Our group has selected the “Big Push Model” since we understand what it means and we can relate it to the Republic of the Philippines setting.
From the Wikipedia.org, the Big Push is a concept in development economics or welfare economics that emphasizes the fact that a firm's decision, whether to industrialize or not, depends on its expectation of what other firms will do. It assumes economies of scale and oligopolistic (small number of sellers) market structure and explains when industrialization would happen.
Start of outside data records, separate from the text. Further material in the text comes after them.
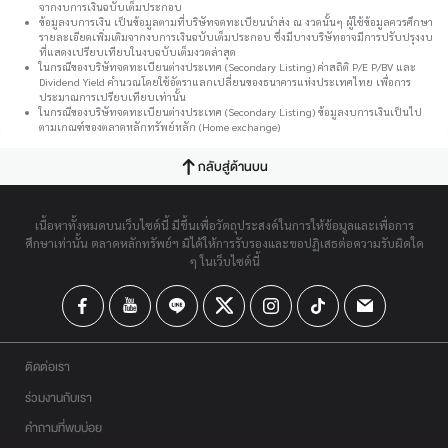
จากงบการเงินฉบับเต็มประกอบ
ข้อมูลงบการเงิน เป็นข้อมูลตามที่บริษัทจดทะเบียนนำส่ง ณ งวดนั้นๆ ผู้ใช้ข้อมูลควรศึกษา
รายละเอียดเพิ่มเติมจากงบการเงินฉบับเต็มประกอบ ซึ่งมีบางบริษัทอาจมีการปรับปรุงงบ
ที่แสดงเปรียบเทียบในงบฉบับเต็มงวดล่าสุด
ในกรณีของบริษัทจดทะเบียนต่างประเทศ (Secondary Listing) ค่าสถิติ P/E P/BV และ
Dividend Yield คำนวณโดยใช้อัตราแลกเปลี่ยนของธนาคารแห่งประเทศไทย เพื่อการ
ประมาณการเปรียบเทียบเท่านั้น
ในกรณีของบริษัทจดทะเบียนต่างประเทศ (Secondary Listing) ข้อมูลงบการเงินเป็นไป
ตามเกณฑ์ของตลาดหลักทรัพย์หลัก (Home exchange)
กลับสู่ด้านบน
เนื้อหาทั้งหมดบนเว็บไซต์นี้ มีขึ้นเพื่อวัตถุประสงค์ในการให้ข้อมูลและเพื่อการ
ศึกษาเท่านั้น ตลาดหลักทรัพย์ฯ มิได้ให้การรับรองและขอปฏิเสธต่อความรับผิดใด
ๆ ในเว็บไซต์นี้
ติดต่อเรา
ร่วมงานกับเรา
คำถามที่พบบ่อย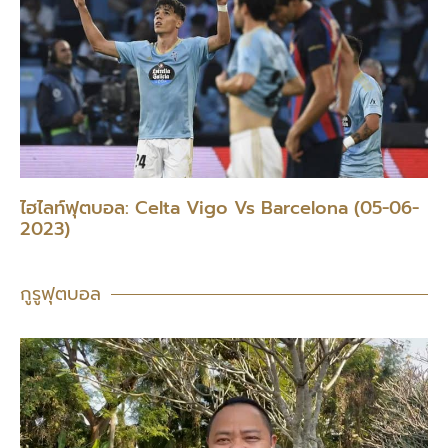
ไฮไลท์ฟุตบอล: Celta Vigo Vs Barcelona (05-06-
2023)
กูรูฟุตบอล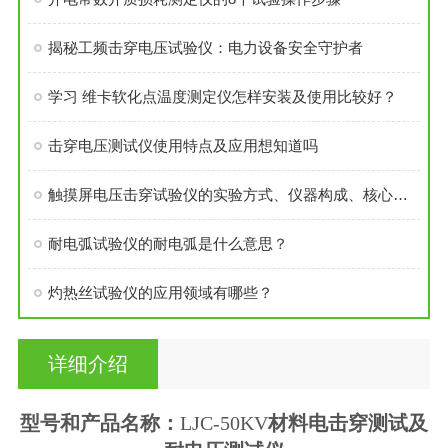
揭秘工频击穿电压试验仪：电力设备安全守护者
学习 维卡软化点温度测定仪怎样安装及使用比较好？
击穿电压测试仪使用特点及应用想知道吗
触摸屏电压击穿试验仪的实验方式、仪器构成、核心参数：
耐电弧试验仪的耐电弧是什么意思？
灼热丝试验仪的应用领域有哪些？
详细介绍
型号和产品名称：
LJC-50KV
材料电击穿测试及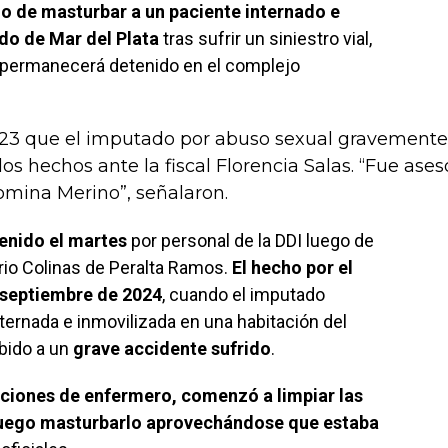
o de masturbar a un paciente internado e
ado de Mar del Plata
tras sufrir un siniestro vial,
y permanecerá detenido en el complejo
0223 que el imputado por abuso sexual gravemente
los hechos ante la fiscal Florencia Salas. “Fue ase
omina Merino”, señalaron.
enido el martes
por personal de la DDI luego de
rrio Colinas de Peralta Ramos.
El hecho por el
e septiembre de 2024
, cuando el imputado
ternada e inmovilizada en una habitación del
bido a un
grave accidente sufrido
.
nciones de enfermero, comenzó a limpiar las
a luego masturbarlo aprovechándose que estaba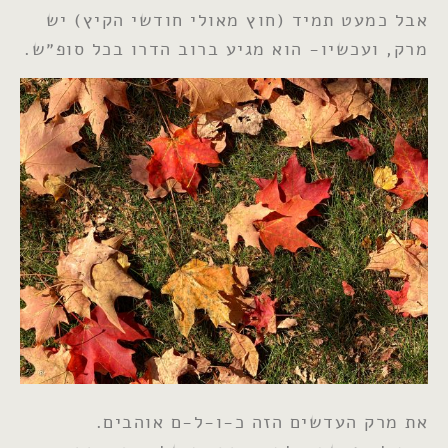
אבל כמעט תמיד (חוץ מאולי חודשי הקיץ) יש
מרק, ועכשיו- הוא מגיע ברוב הדרו בכל סופ״ש.
את מרק העדשים הזה כ-ו-ל-ם אוהבים.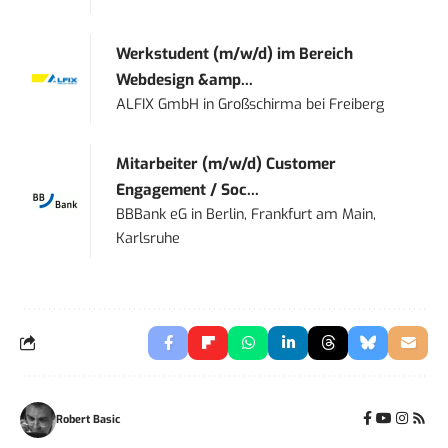
Werkstudent (m/w/d) im Bereich
Webdesign &amp...
ALFIX GmbH
in
Großschirma bei Freiberg
Mitarbeiter (m/w/d) Customer
Engagement / Soc...
BBBank eG
in
Berlin, Frankfurt am Main,
Karlsruhe
Robert Basic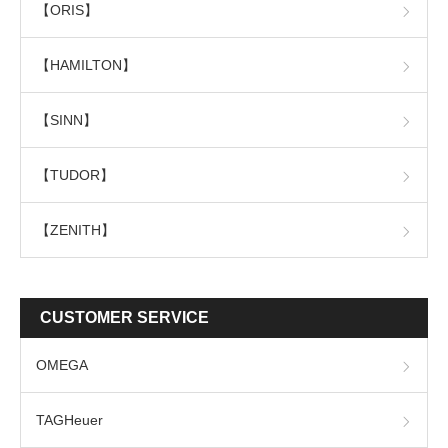
【ORIS】
【HAMILTON】
【SINN】
【TUDOR】
【ZENITH】
CUSTOMER SERVICE
OMEGA
TAGHeuer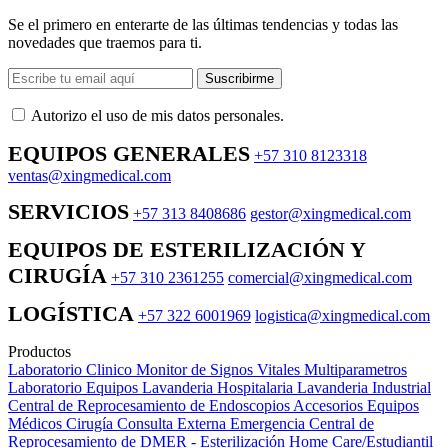
Se el primero en enterarte de las últimas tendencias y todas las
novedades que traemos para ti.
Suscribirme
Autorizo ​​el uso de mis datos personales.
EQUIPOS GENERALES
+57 310 8123318
ventas@xingmedical.com
SERVICIOS
+57 313 8408686
gestor@xingmedical.com
EQUIPOS DE ESTERILIZACIÓN Y
CIRUGÍA
+57 310 2361255
comercial@xingmedical.com
LOGÍSTICA
+57 322 6001969
logistica@xingmedical.com
Productos
Laboratorio Clinico
Monitor de Signos Vitales Multiparametros
Laboratorio Equipos
Lavanderia Hospitalaria
Lavanderia Industrial
Central de Reprocesamiento de Endoscopios
Accesorios Equipos
Médicos
Cirugía
Consulta Externa
Emergencia
Central de
Reprocesamiento de DMER - Esterilización
Home Care/Estudiantil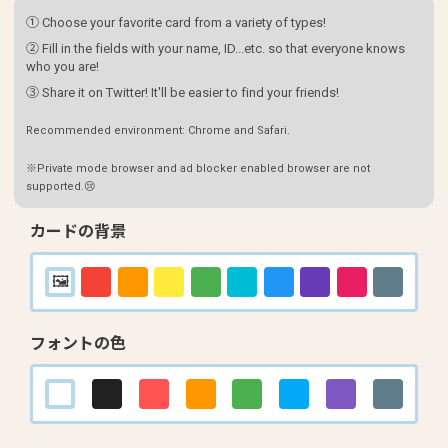
① Choose your favorite card from a variety of types!
② Fill in the fields with your name, ID...etc. so that everyone knows
who you are!
③ Share it on Twitter! It'll be easier to find your friends!
Recommended environment: Chrome and Safari.
※Private mode browser and ad blocker enabled browser are not
supported.😢
カードの背景
フォントの色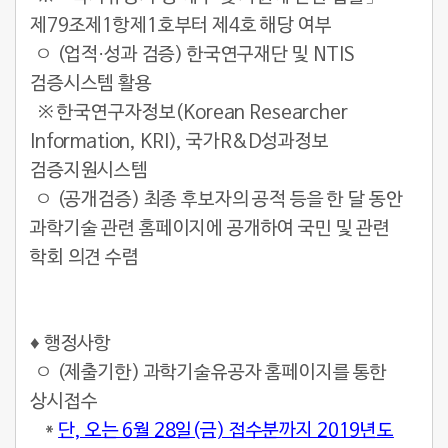
제79조제1항제1호부터 제4호 해당 여부
ㅇ (업적·성과 검증) 한국연구재단 및 NTIS
검증시스템 활용
※ 한국연구자정보(Korean Researcher
Information, KRI), 국가R&D성과정보
검증지원시스템
ㅇ (공개검증) 최종 후보자의 공적 등을 한 달 동안
과학기술 관련 홈페이지에 공개하여 국민 및 관련
학회 의견 수렴
♦ 행정사항
ㅇ (제출기한) 과학기술유공자 홈페이지를 통한
상시접수
*
단, 오는 6월 28일(금) 접수분까지 2019년도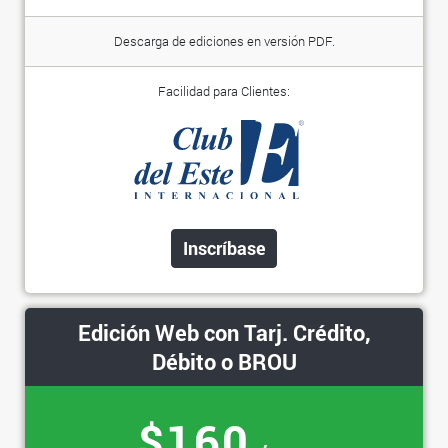
Descarga de ediciones en versión PDF.
Facilidad para Clientes:
Inscríbase
Edición Web con Tarj. Crédito,
Débito o BROU
$160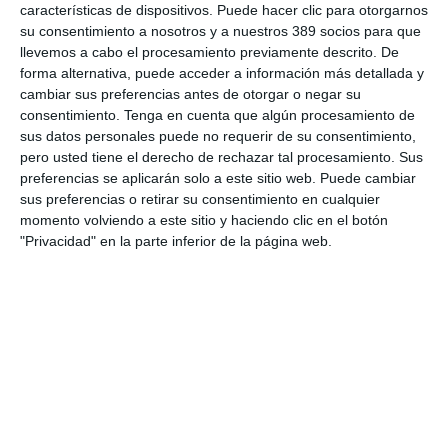
características de dispositivos. Puede hacer clic para otorgarnos
AXA XL adquiere S-RM, consultora especializada en inteligencia
su consentimiento a nosotros y a nuestros 389 socios para que
corporativa y ciberseguridad
llevemos a cabo el procesamiento previamente descrito. De
El Colegio de Castilla-La Mancha y Mapfre refuerzan su
forma alternativa, puede acceder a información más detallada y
colaboración
cambiar sus preferencias antes de otorgar o negar su
Reale asegura la 72ª edición del Festival Internacional de Teatro
consentimiento.
Tenga en cuenta que algún procesamiento de
Clásico de Mérida
sus datos personales puede no requerir de su consentimiento,
pero usted tiene el derecho de rechazar tal procesamiento. Sus
Aún quedan reglamentos pendientes para completar la Ley
5/2025 del seguro obligatorio
preferencias se aplicarán solo a este sitio web. Puede cambiar
sus preferencias o retirar su consentimiento en cualquier
momento volviendo a este sitio y haciendo clic en el botón
LO MÁS VISTO
"Privacidad" en la parte inferior de la página web.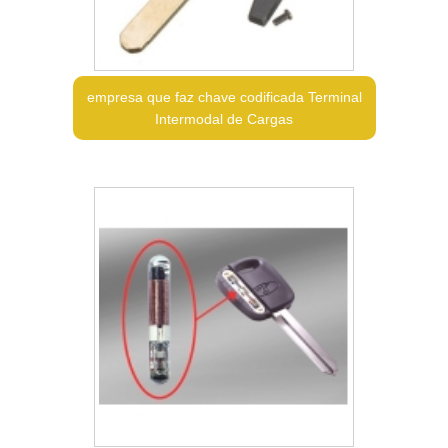
empresa que faz chave codificada Terminal
Intermodal de Cargas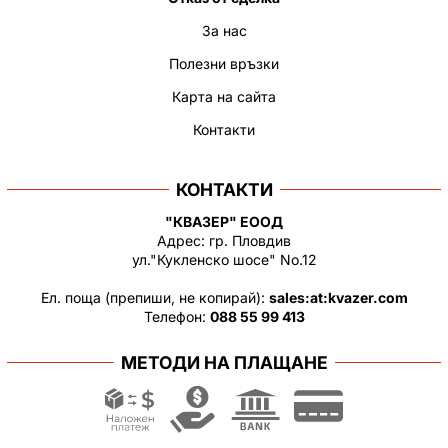
За нас
Полезни връзки
Карта на сайта
Контакти
КОНТАКТИ
"КВАЗЕР" ЕООД
Адрес: гр. Пловдив
ул."Кукленско шосе" No.12
Ел. поща (препиши, не копирай):
salеs:at:kvazer.cоm
Телефон:
088 55 99 413
МЕТОДИ НА ПЛАЩАНЕ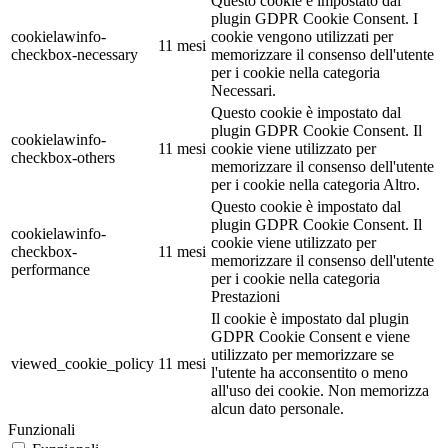
Questo cookie è impostato dal
plugin GDPR Cookie Consent. I
cookielawinfo-
cookie vengono utilizzati per
11 mesi
checkbox-necessary
memorizzare il consenso dell'utente
per i cookie nella categoria
Necessari.
Questo cookie è impostato dal
plugin GDPR Cookie Consent. Il
cookielawinfo-
11 mesi
cookie viene utilizzato per
checkbox-others
memorizzare il consenso dell'utente
per i cookie nella categoria Altro.
Questo cookie è impostato dal
plugin GDPR Cookie Consent. Il
cookielawinfo-
cookie viene utilizzato per
checkbox-
11 mesi
memorizzare il consenso dell'utente
performance
per i cookie nella categoria
Prestazioni
Il cookie è impostato dal plugin
GDPR Cookie Consent e viene
utilizzato per memorizzare se
viewed_cookie_policy
11 mesi
l'utente ha acconsentito o meno
all'uso dei cookie. Non memorizza
alcun dato personale.
Funzionali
In this theory, it was emphasized that in order to be more productive and an industrialized country, we need to give enormous investments in infrastructures and education, in which these two can have a big, positive effect in our country if we give enough notice. In the Republic of the Philippines setting, we need to consider this theory because it can help our country to progress, especially, there is a Budget-Cut on Education nowadays because of Aquino’s notion to gradually reduce the subsidy to SUCs to push them toward becoming self-sufficient and financially independent, given their ability to raise their income and to utilize it for their programs and projects. He should not do that because prioritizing education here in our country is the most brilliant idea a president would have, as the sayings goes “Education is the key to success.” It’s true. Giving a cut to the budget means lesser opportunity to be productive at school and because of that intelligence does not increase too.